Major crisis management and emergency exercises are an essential part of disaster response preparation for organisations, covering scenarios including fire and explosions, gas pipelines, health issues and national events.
Major disasters can happen at sea, and they require a massive response. A benchmark exercise in Western Australia demonstrated the power and capabilities of a platform powered by ArcGIS to create a common operating picture, enabling faster and more intelligent response and recovery.
Running over four days in September 2017, Western Australia Department of Transport’s Exercise Ningaloo Challenge was the largest-ever offshore emergency exercise undertaken in Australia.
Managed by the Marine Safety Business Unit, the exercise involved more than 300 personnel, 16 oil companies, nine Western Australia state government agencies and 11 Commonwealth agencies.
The scenario for Exercise Ningaloo Challenge was similar in part to the 2010 Deepwater Horizon oil spill – with total loss of well control and blow-out preventers failing resulting in uncontrolled flow of oil expected to last three months offshore, potentially polluting 1,800 km of West Australian coastline and 300 islands, from Exmouth south to Geraldton.

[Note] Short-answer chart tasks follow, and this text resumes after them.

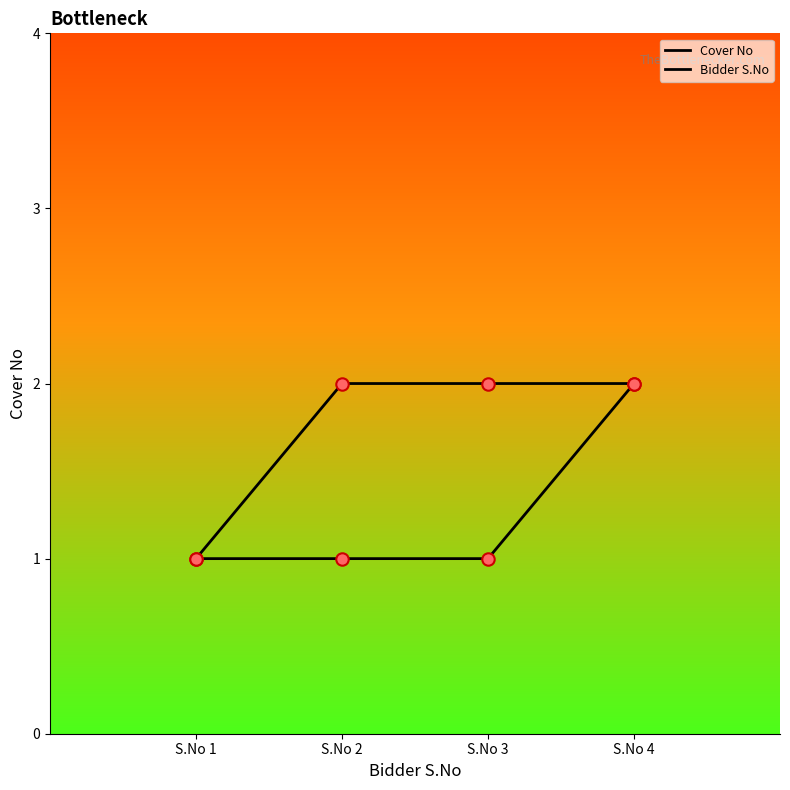

Is the value of Cover No at S.No 3 greater than the value of Bidder S.No at S.No 4?

No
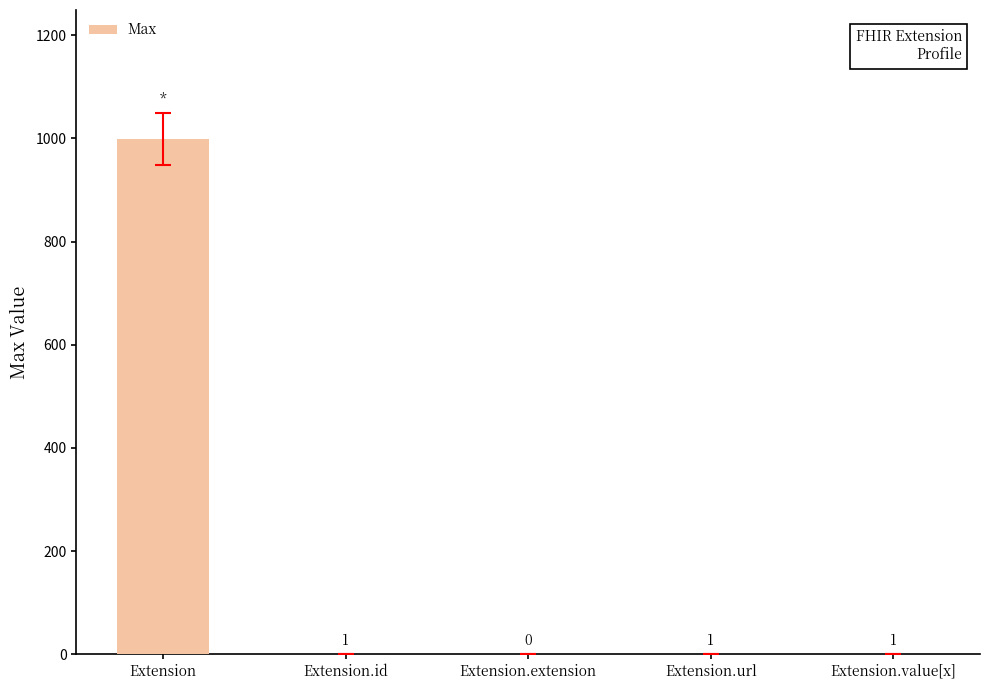

Reading right to left, extract all data points from this chart.

Extension.value[x]=1	Extension.url=1	Extension.extension=0	Extension.id=1	Extension=999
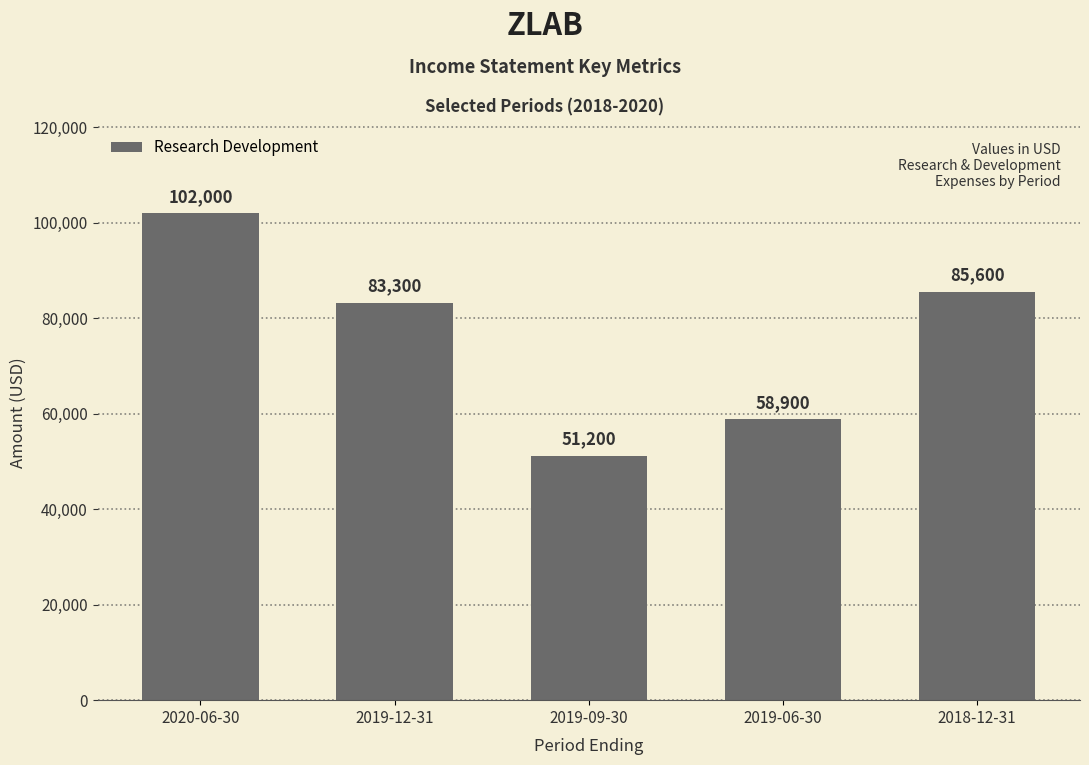

Are the bars horizontal?

No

Central to the success of disaster planning, response, and recovery is the capability of GIS technology to manage, share and analyse real-time data to provide a common operating picture.
Throughout Exercise Ningaloo Challenge, every screen in the command centre displayed a common operating picture running on ArcGIS Enterprise (Portal) with live feeds via GeoEvent Server. During the previous year’s exercise, teams relied on printed maps and struggled to keep up with real-time updates.

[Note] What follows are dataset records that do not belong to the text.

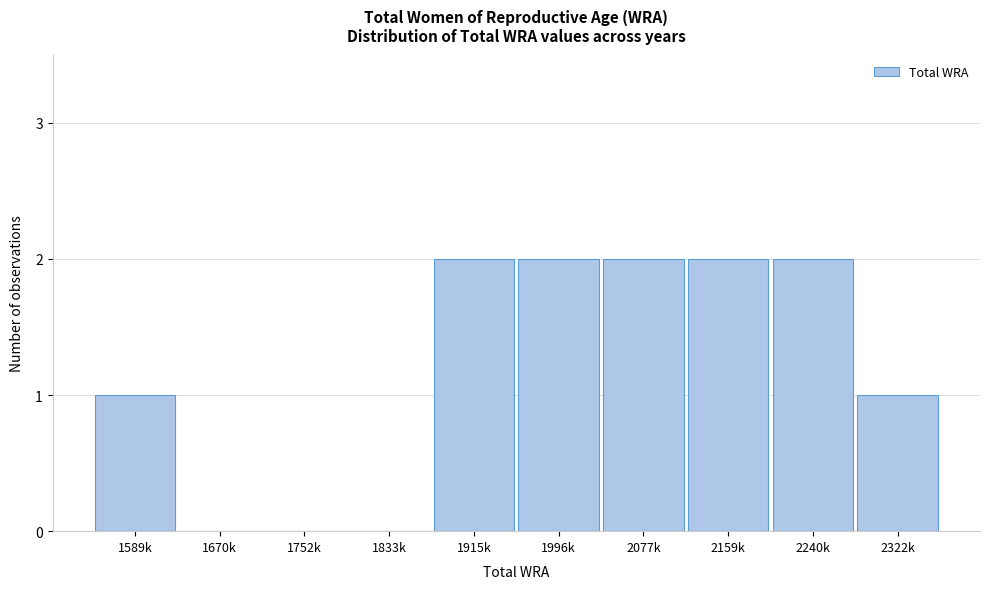

Reading left to right, list all the values displayed in this chart.

1589k=1	1670k=0	1752k=0	1833k=0	1915k=2	1996k=2	2077k=2	2159k=2	2240k=2	2322k=1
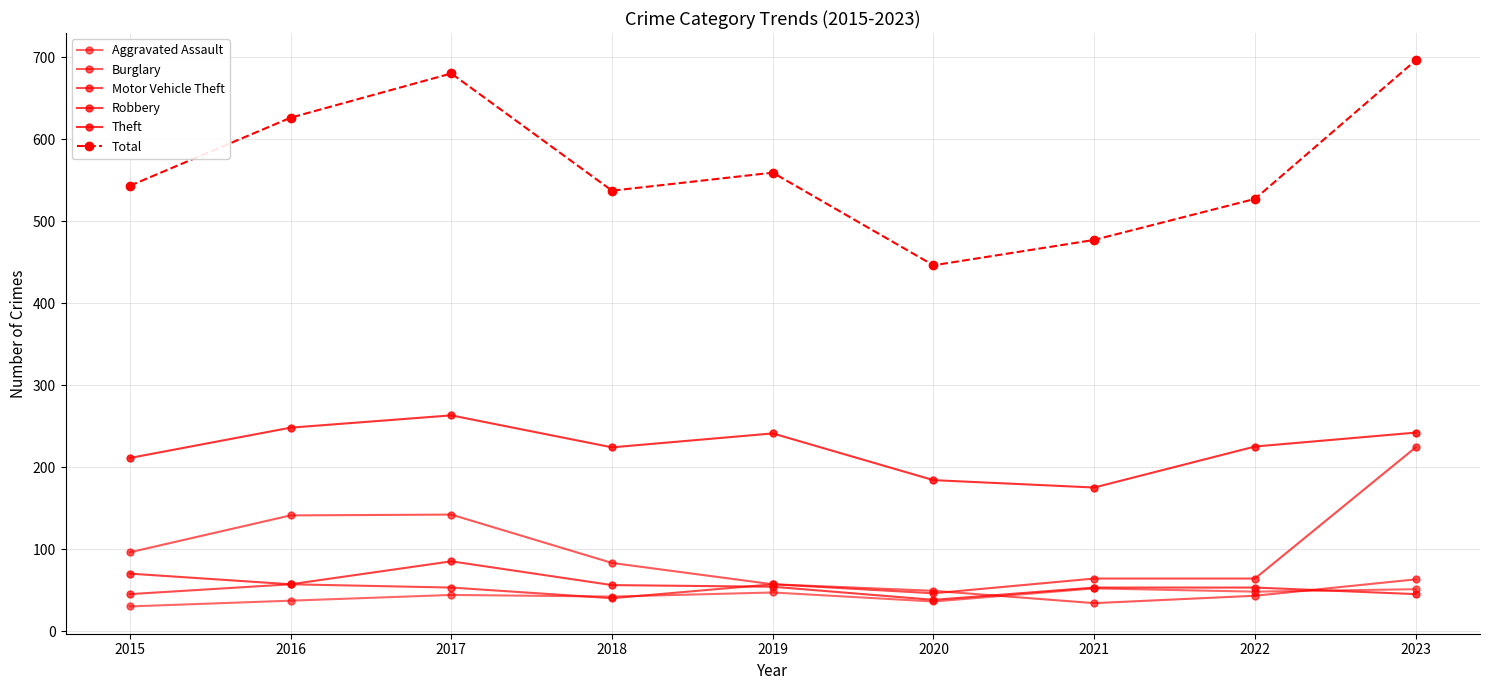

Reading left to right, list all the values displayed in this chart.

Aggravated Assault: 2015=30	2016=37	2017=44	2018=42	2019=47	2020=36	2021=52	2022=48	2023=51
Burglary: 2015=96	2016=141	2017=142	2018=83	2019=57	2020=49	2021=34	2022=43	2023=63
Motor Vehicle Theft: 2015=45	2016=57	2017=53	2018=40	2019=57	2020=46	2021=64	2022=64	2023=224
Robbery: 2015=70	2016=57	2017=85	2018=56	2019=54	2020=38	2021=53	2022=53	2023=45
Theft: 2015=211	2016=248	2017=263	2018=224	2019=241	2020=184	2021=175	2022=225	2023=242
Total: 2015=543	2016=626	2017=680	2018=537	2019=559	2020=446	2021=477	2022=527	2023=696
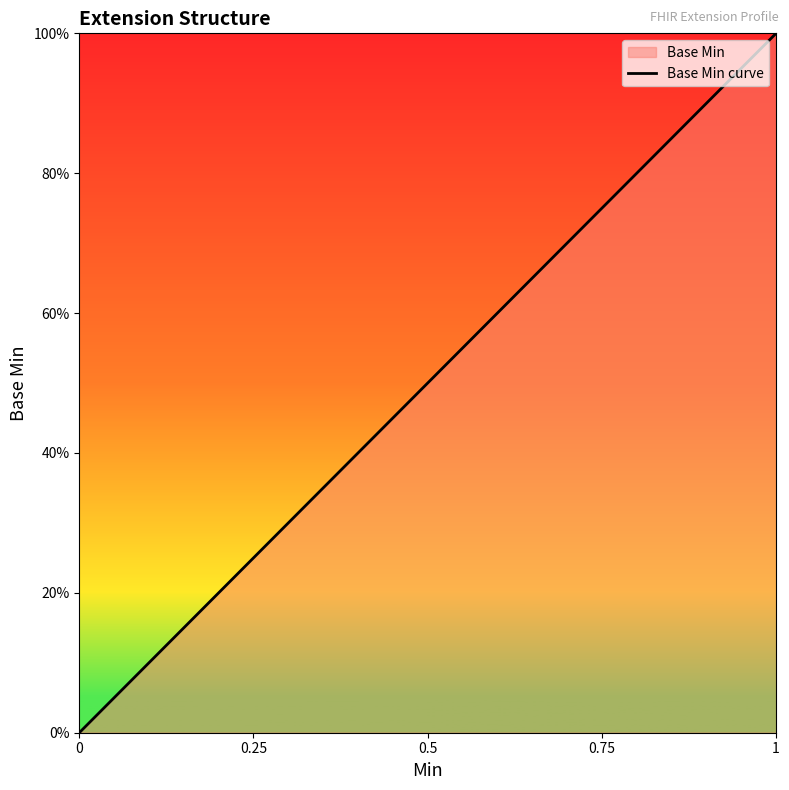

The chart shows a value of 0 at 0. True or false?

True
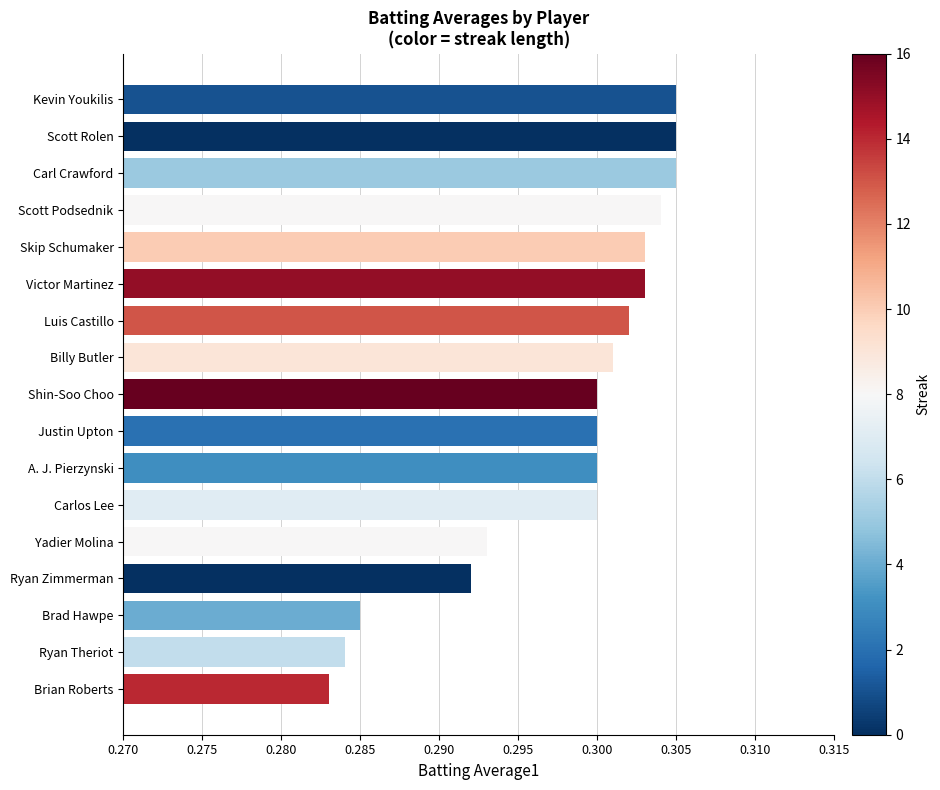

What is the sum of all values?

5.1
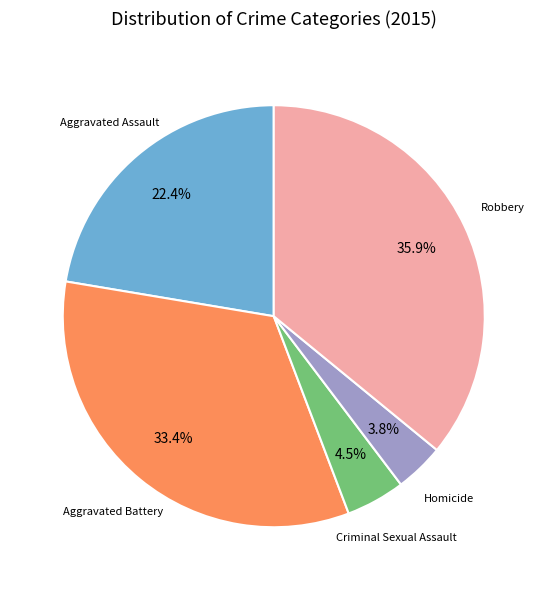

Is there any slice that represents more than half of the pie?

No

In 2017, the deployment of the ArcGIS Platform enabled the rapid sharing of information to all participants in near-real time via interactive touch screens – placing the information that was needed in the hands of decision makers.
In addition, Shoreline Assessment Teams (SATs) used Collector for ArcGIS (from ArcGIS Online) and fed information, including photos, back to the Perth office, some 1,200 km away.
The exercise involved people going into the field and simulating a response to the disaster – even down to running daily simulated press conferences, involving participants including senior members of the commercial organisations and senior government representatives, such as the State Marine Pollution Coordinator, the State Disaster Recovery Coordinator and a Petroleum Title Holder CEO.
The capabilities of ArcGIS allow all disaster response and recovery teams to see the same data at the same time, from inside a command centre or in the field.
The value of a common operating picture with focused apps for each part of the response can help save lives, property and money, expediting clean up and recovery operations.
This exercise was the first real business focused use of ArcGIS Enterprise (Portal) for the Department of Transport’s GIS team and the positive feedback and reduced workload has validated the decision to move to delivering a digital platform to support the department’s activities. We look forward to seeing how much further the use of the ArcGIS platform can support the department in the future.